The newest departure that is being considered for the hybrid NCAA rules, is to allow double hits on each and every contact. Currently our rules are so loose that many players are consistently allowed to double hit the ball when setting, and thus not learn to set correctly. Now, NCAA Volleyball is going to allow this officiating shortcoming to become law and teach a whole generation, including setters, not to focus on setting.

This rule change will have a negative impact upon those players that wish to engage upon the quest to continue playing volleyball at a level above college. What we are considering would be similar to allowing baseball players to only strike out swinging the bat, because the umpires can't be consistent with the strike zone - great for the umpires, but the college baseball players will be ill prepared for the next level.

Some may argue that it is not the NCAA Volleyball community's responsibility to develop players for the national team or professional level - but I disagree. Isn't higher education about preparing students to excel at the highest levels after college? We are not taking chemistry students and preparing them to make Kool Aid - Chemistry professors are developing the abilities of their students to reach the highest possible levels of their proposed profession.

As NCAA Volleyball coaches and administrators, we should be preparing our student-athletes to achieve the highest possible level of play and that means international competition. Our players may not have the natural talent abilities to get there, but we should train them as if they do.

We cannot continue with this hybrid of volleyball rules - it is distracting to the players, the coaches and the fans. The NCAA rules are constantly in flux - I can't tell you how many times a referee has referenced incorrect rules when explaining a call to me - the college volleyball community can't keep up.

A decision needs to be made - NCAA Volleyball either follows FIVB rules or does not.
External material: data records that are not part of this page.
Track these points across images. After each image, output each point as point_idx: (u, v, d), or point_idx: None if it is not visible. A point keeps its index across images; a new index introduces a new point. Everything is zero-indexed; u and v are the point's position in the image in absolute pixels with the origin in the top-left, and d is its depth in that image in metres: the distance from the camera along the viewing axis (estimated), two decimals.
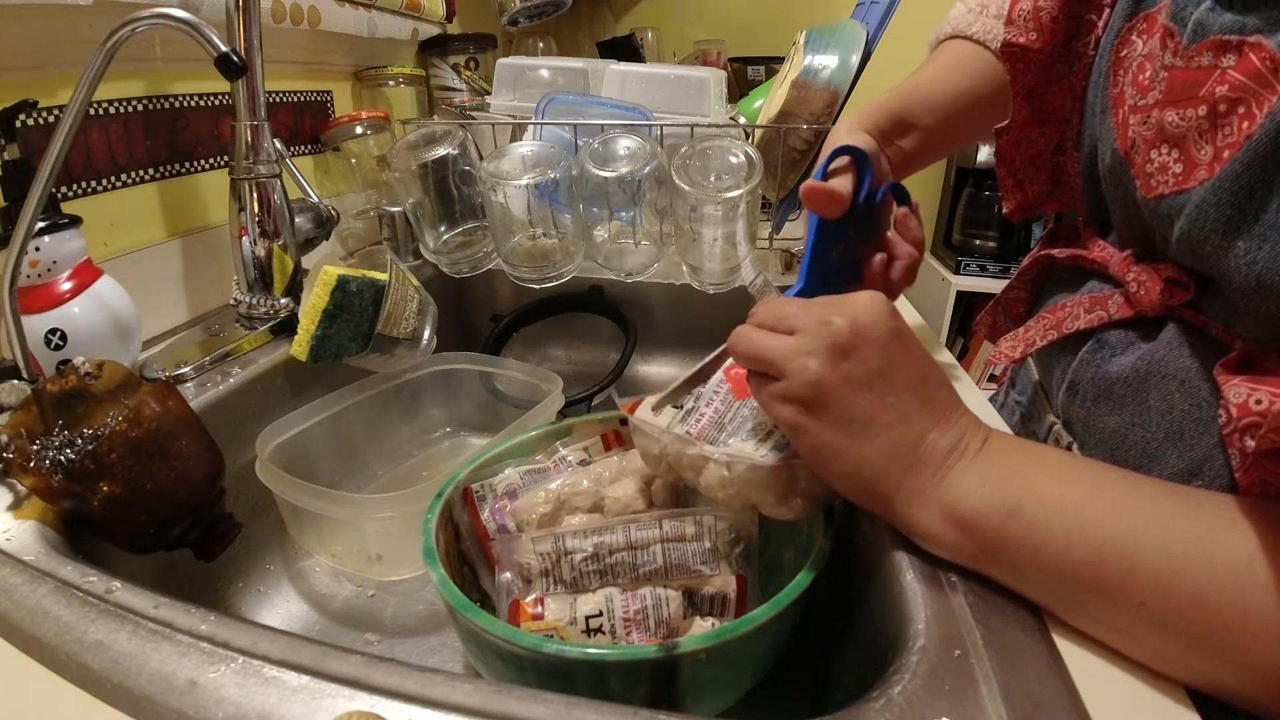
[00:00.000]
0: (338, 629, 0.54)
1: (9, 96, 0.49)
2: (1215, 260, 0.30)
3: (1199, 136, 0.30)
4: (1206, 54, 0.29)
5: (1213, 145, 0.29)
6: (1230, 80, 0.28)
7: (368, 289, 0.57)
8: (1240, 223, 0.28)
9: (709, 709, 0.37)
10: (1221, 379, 0.29)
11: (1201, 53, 0.30)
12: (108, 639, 0.30)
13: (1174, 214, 0.31)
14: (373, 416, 0.66)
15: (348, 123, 0.87)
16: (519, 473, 0.48)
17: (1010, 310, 0.50)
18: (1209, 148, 0.29)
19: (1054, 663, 0.29)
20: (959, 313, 1.67)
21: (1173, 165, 0.31)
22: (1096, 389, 0.39)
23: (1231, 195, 0.28)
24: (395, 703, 0.27)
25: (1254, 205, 0.28)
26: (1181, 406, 0.34)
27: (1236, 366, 0.30)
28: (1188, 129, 0.30)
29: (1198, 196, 0.30)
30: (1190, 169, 0.30)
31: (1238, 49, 0.28)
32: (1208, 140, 0.29)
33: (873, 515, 0.39)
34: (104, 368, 0.42)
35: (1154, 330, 0.36)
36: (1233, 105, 0.28)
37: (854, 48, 0.77)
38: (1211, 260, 0.30)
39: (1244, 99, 0.28)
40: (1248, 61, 0.28)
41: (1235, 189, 0.28)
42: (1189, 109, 0.30)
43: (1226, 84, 0.28)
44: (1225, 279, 0.30)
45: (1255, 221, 0.27)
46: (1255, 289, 0.28)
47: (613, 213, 0.73)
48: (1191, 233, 0.30)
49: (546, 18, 1.28)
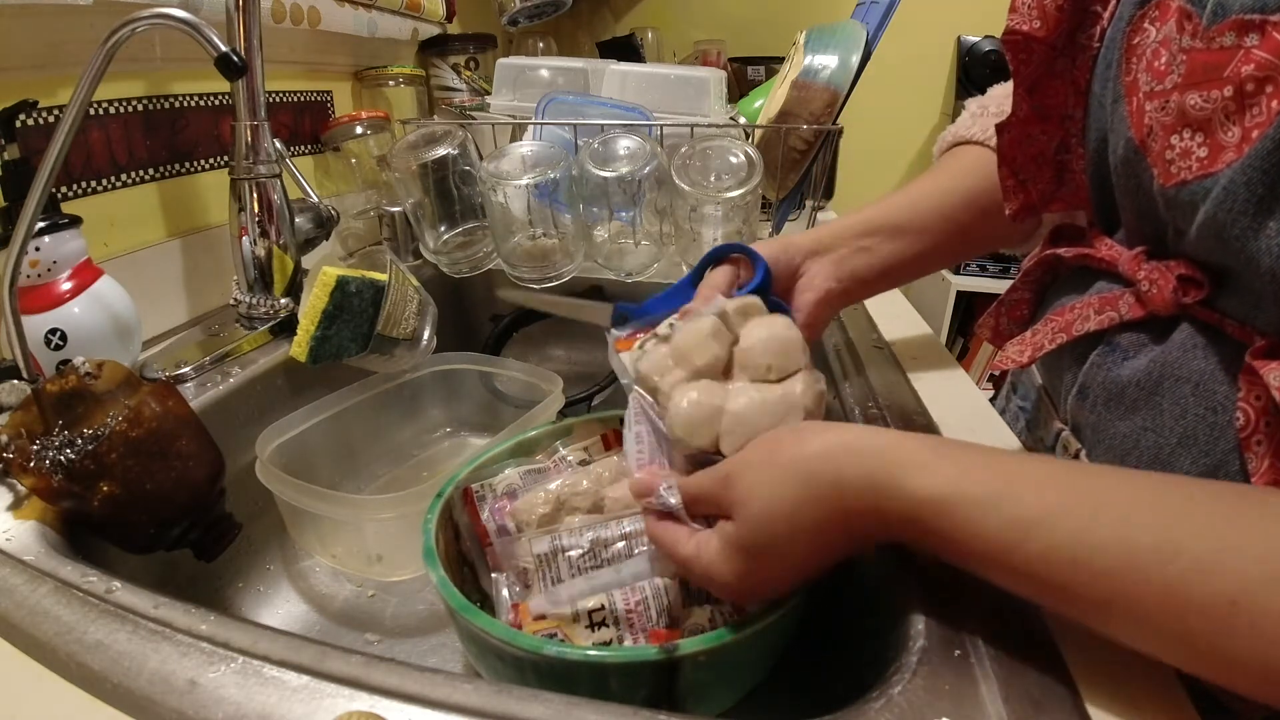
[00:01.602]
0: (338, 629, 0.54)
1: (9, 96, 0.49)
2: (1243, 245, 0.29)
3: (1225, 118, 0.29)
4: (1229, 34, 0.29)
5: (1240, 126, 0.29)
6: (1256, 59, 0.28)
7: (367, 289, 0.57)
8: (1272, 201, 0.28)
9: (709, 710, 0.37)
10: (1258, 364, 0.29)
11: (1223, 33, 0.29)
12: (108, 639, 0.30)
13: (1198, 200, 0.31)
14: (373, 417, 0.66)
15: (348, 123, 0.87)
16: (519, 473, 0.48)
17: (1014, 313, 0.49)
18: (1236, 129, 0.29)
19: (1054, 663, 0.29)
20: (959, 313, 1.67)
21: (1196, 150, 0.31)
22: (1107, 393, 0.38)
23: (1263, 174, 0.28)
24: (395, 703, 0.27)
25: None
26: (1195, 410, 0.33)
27: (1266, 354, 0.29)
28: (1212, 111, 0.30)
29: (1225, 179, 0.29)
30: (1216, 152, 0.30)
31: (1260, 28, 0.28)
32: (1235, 121, 0.29)
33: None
34: (104, 368, 0.42)
35: (1166, 331, 0.36)
36: (1260, 84, 0.28)
37: (854, 48, 0.77)
38: (1238, 245, 0.29)
39: (1272, 77, 0.27)
40: (1271, 39, 0.27)
41: (1266, 167, 0.28)
42: (1213, 90, 0.30)
43: (1252, 63, 0.28)
44: (1251, 265, 0.29)
45: None
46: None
47: (613, 213, 0.73)
48: (1218, 216, 0.30)
49: (546, 18, 1.28)
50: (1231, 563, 0.24)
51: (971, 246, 0.56)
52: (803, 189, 0.86)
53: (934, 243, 0.51)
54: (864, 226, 0.50)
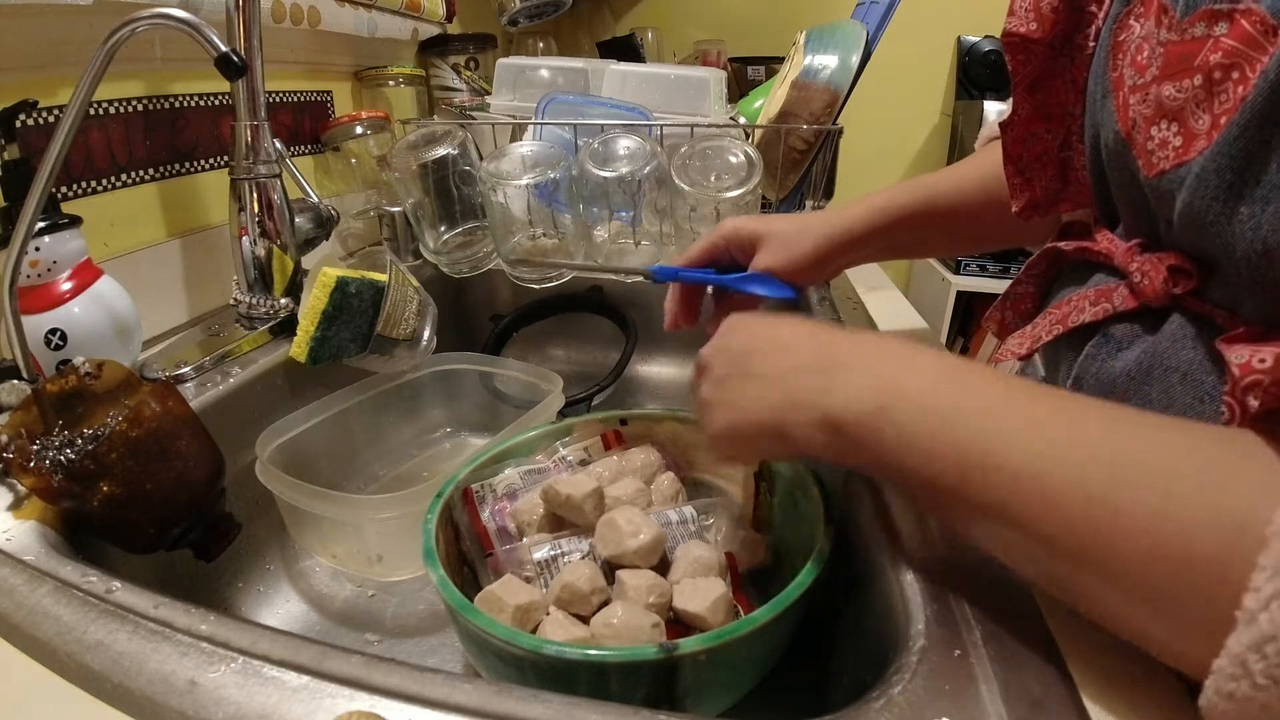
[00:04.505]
0: (338, 629, 0.54)
1: (9, 96, 0.49)
2: (1218, 231, 0.29)
3: (1196, 107, 0.30)
4: (1199, 24, 0.30)
5: (1210, 114, 0.29)
6: (1223, 47, 0.28)
7: (367, 290, 0.57)
8: (1241, 187, 0.28)
9: (709, 709, 0.37)
10: (1223, 347, 0.29)
11: (1194, 24, 0.30)
12: (108, 639, 0.30)
13: (1176, 188, 0.31)
14: (373, 417, 0.66)
15: (348, 123, 0.87)
16: (519, 473, 0.48)
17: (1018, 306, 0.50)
18: (1206, 117, 0.29)
19: (1054, 663, 0.29)
20: (959, 312, 1.67)
21: (1172, 139, 0.31)
22: (1101, 384, 0.39)
23: (1231, 160, 0.28)
24: (395, 703, 0.27)
25: (1254, 168, 0.27)
26: (1183, 400, 0.33)
27: (1237, 340, 0.30)
28: (1185, 100, 0.30)
29: (1197, 166, 0.30)
30: (1189, 140, 0.30)
31: (1229, 16, 0.28)
32: (1205, 109, 0.29)
33: (872, 515, 0.39)
34: (104, 368, 0.42)
35: (1159, 322, 0.36)
36: (1227, 71, 0.28)
37: (854, 48, 0.77)
38: (1215, 232, 0.30)
39: (1237, 64, 0.28)
40: (1239, 27, 0.28)
41: (1234, 153, 0.28)
42: (1185, 80, 0.30)
43: (1220, 51, 0.28)
44: (1229, 252, 0.30)
45: (1256, 184, 0.27)
46: (1261, 255, 0.28)
47: (613, 213, 0.73)
48: (1193, 204, 0.30)
49: (546, 18, 1.28)
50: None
51: (999, 237, 0.58)
52: (803, 189, 0.86)
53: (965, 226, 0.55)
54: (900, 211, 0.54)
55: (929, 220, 0.54)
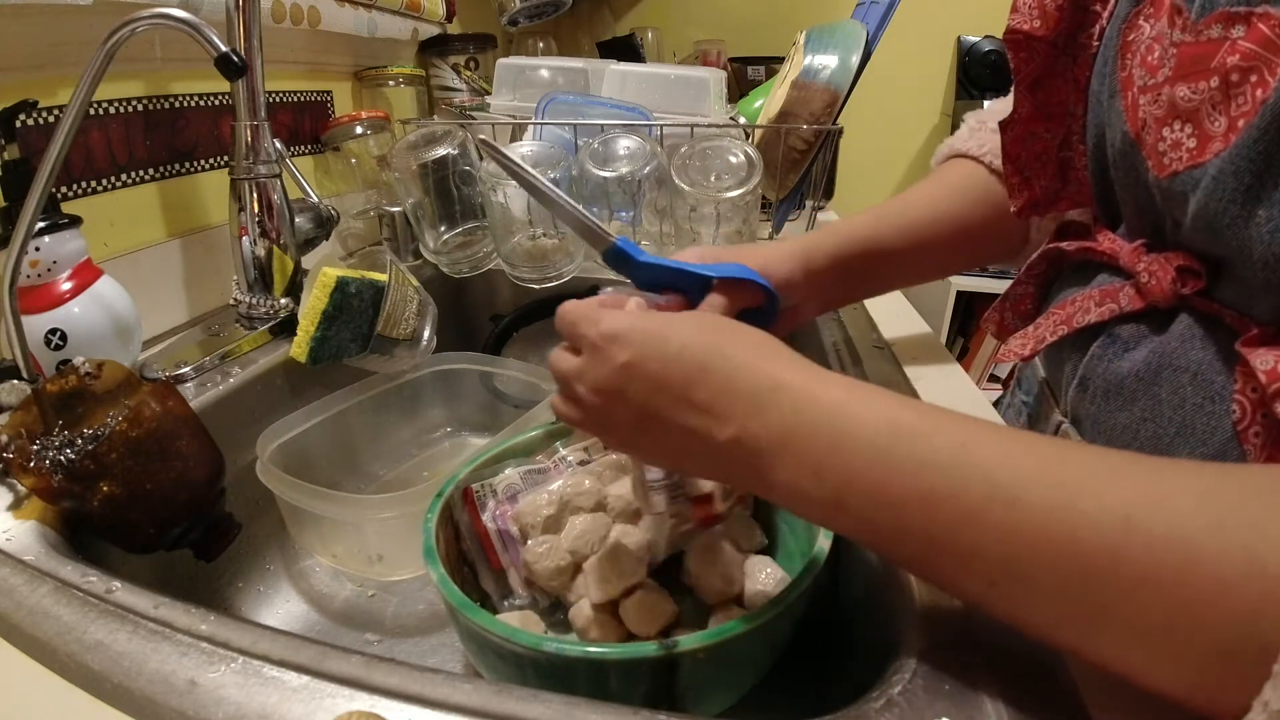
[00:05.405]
0: (338, 629, 0.54)
1: (9, 96, 0.49)
2: (1234, 233, 0.29)
3: (1212, 109, 0.30)
4: (1215, 26, 0.30)
5: (1226, 116, 0.29)
6: (1241, 50, 0.28)
7: (367, 290, 0.57)
8: (1260, 190, 0.28)
9: (709, 709, 0.37)
10: (1245, 351, 0.29)
11: (1210, 25, 0.30)
12: (108, 639, 0.30)
13: (1189, 190, 0.31)
14: (373, 417, 0.66)
15: (348, 123, 0.87)
16: (519, 473, 0.48)
17: (1018, 307, 0.50)
18: (1223, 119, 0.29)
19: (1054, 663, 0.29)
20: (959, 313, 1.67)
21: (1186, 141, 0.31)
22: (1107, 385, 0.38)
23: (1250, 162, 0.28)
24: (395, 703, 0.27)
25: (1273, 171, 0.27)
26: (1194, 400, 0.33)
27: (1258, 343, 0.30)
28: (1200, 102, 0.30)
29: (1214, 168, 0.29)
30: (1204, 142, 0.30)
31: (1246, 19, 0.28)
32: (1221, 111, 0.29)
33: None
34: (104, 368, 0.42)
35: (1166, 322, 0.36)
36: (1245, 74, 0.28)
37: (854, 48, 0.77)
38: (1230, 234, 0.30)
39: (1256, 67, 0.28)
40: (1257, 30, 0.28)
41: (1253, 155, 0.28)
42: (1200, 82, 0.30)
43: (1237, 54, 0.28)
44: (1244, 254, 0.30)
45: (1276, 187, 0.27)
46: (1277, 259, 0.28)
47: (613, 213, 0.73)
48: (1209, 206, 0.30)
49: (546, 18, 1.28)
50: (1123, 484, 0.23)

If we do not follow FIVB rules, then we need to make a conscience effort to determine what set of rules is best for NCAA Women's Volleyball and implement these rules completely and stick to them, not reference the FIVB rules whenever the some entity wishes to tweak the NCAA rules and wants to use the FIVB as justification.

I have never been a big fan of the FIVB (remember, I played with our National Team, professionally in Europe and I coached in an international professional league) because they tend to be antagonistic towards American volleyball. Yet, I have come to respect them more, because unlike NCAA Volleyball, they are not changing their rules every year with no positive outcome.